Looking ahead, there are more EXHALE releases on the cards, as well as an Ibiza season that will soon be in full swing. But there’s another — major — milestone that she is eager to add to her already impressive juggling act of responsibilities. It might be one of the biggest work-life challenges she’ll face, but she’s ready for the challenge. And if anyone can prove that there’s power in thinking positive, it’s Amelie Lens. “I really, really want to have children,” she reveals. “For so many years, I thought it’s not possible to have both, and that I had to choose. But now I’m really determined to make it work. I really want both my child and my career to be my priorities.

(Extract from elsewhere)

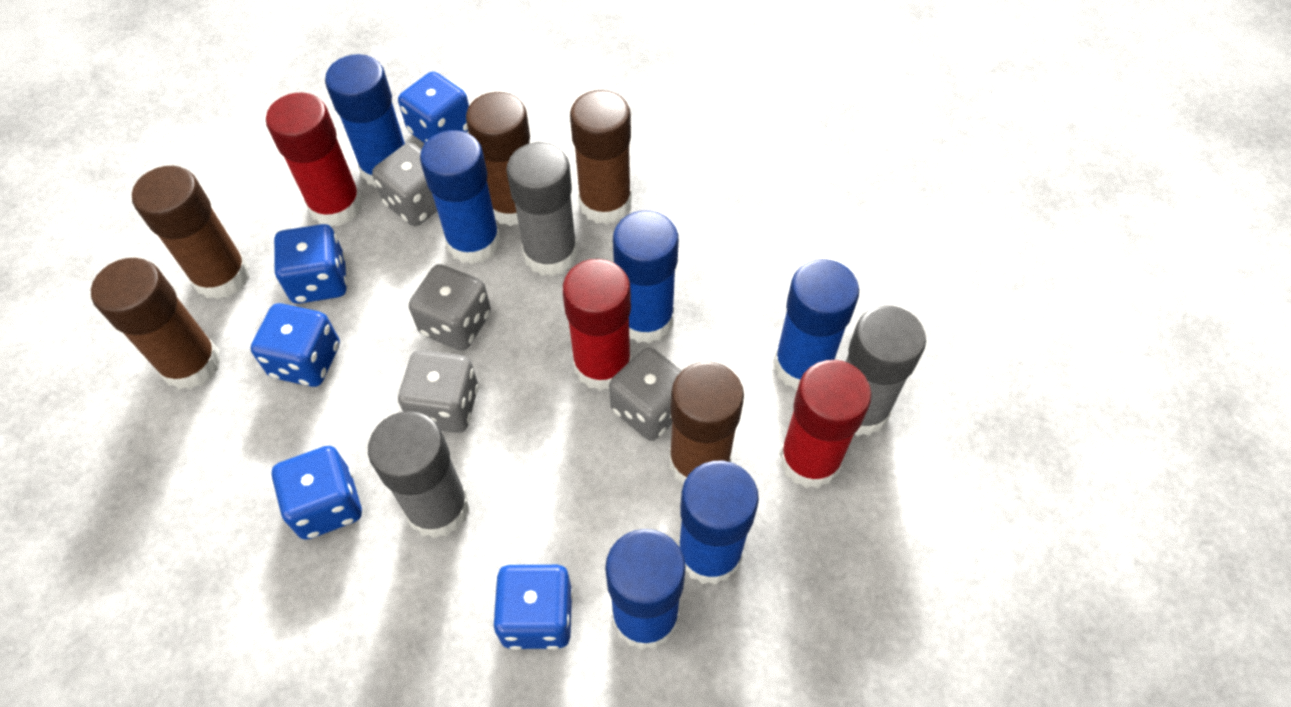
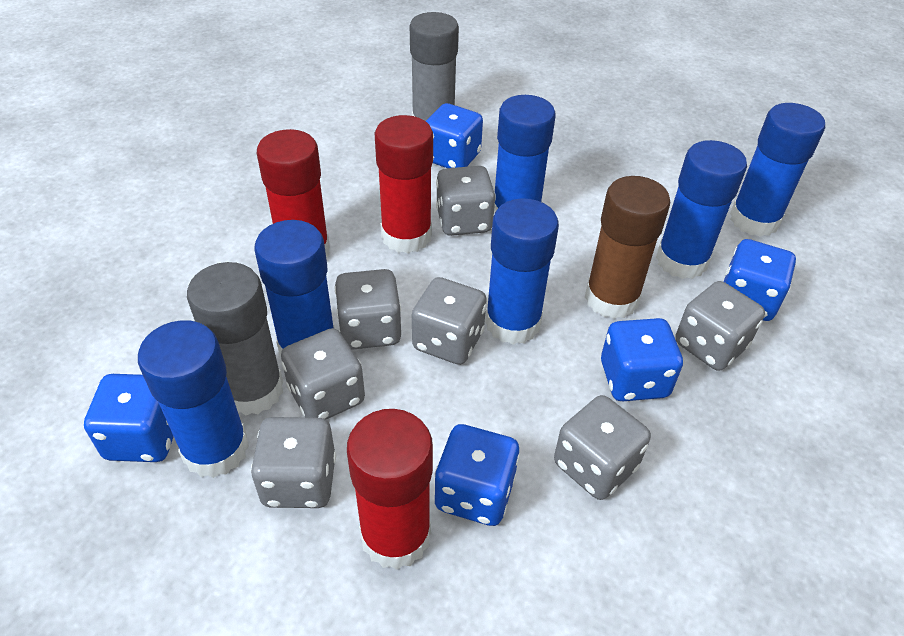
brown glue stick: [91,258,221,389] [132,166,250,299] [466,92,530,226] [570,90,632,224] [669,361,744,484] = 5 -> [585,176,670,319] = 1
grey dice: [372,143,437,226] [398,350,478,433] [409,264,491,351] [609,347,682,441] = 4 -> [251,417,336,508] [281,328,365,419] [335,269,401,350] [412,277,487,365] [436,166,496,236] [554,395,651,500] [675,281,765,371] = 7
grey glue stick: [368,411,470,538] [506,142,578,276] [846,306,926,436] = 3 -> [187,262,283,416] [410,12,459,121] = 2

“Although I try to surround myself with women and my team is mostly women, the scene in general is still very male, and I’m not just talking about DJs — I’m talking about all the people behind the scenes: the agents, bookers, promoters. And it’s like a taboo and a bit of an awkward topic to even imagine someone being pregnant in nightlife. How do I have a child as a DJ, and be a mother, in that environment? I don’t know! But I really want to do it, so I’m going to make it work. I’m hopefully going to show one day that it’s possible.”